Task
From the data below, repeat everything exactly except the images.

§

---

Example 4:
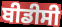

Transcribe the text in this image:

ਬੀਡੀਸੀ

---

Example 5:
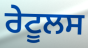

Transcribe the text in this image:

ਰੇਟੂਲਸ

§

Problem solution
---

Example 4:

Transcribe the text in this image:

ਬੀਡੀਸੀ

---

Example 5:

Transcribe the text in this image:

ਰੇਟੂਲਸ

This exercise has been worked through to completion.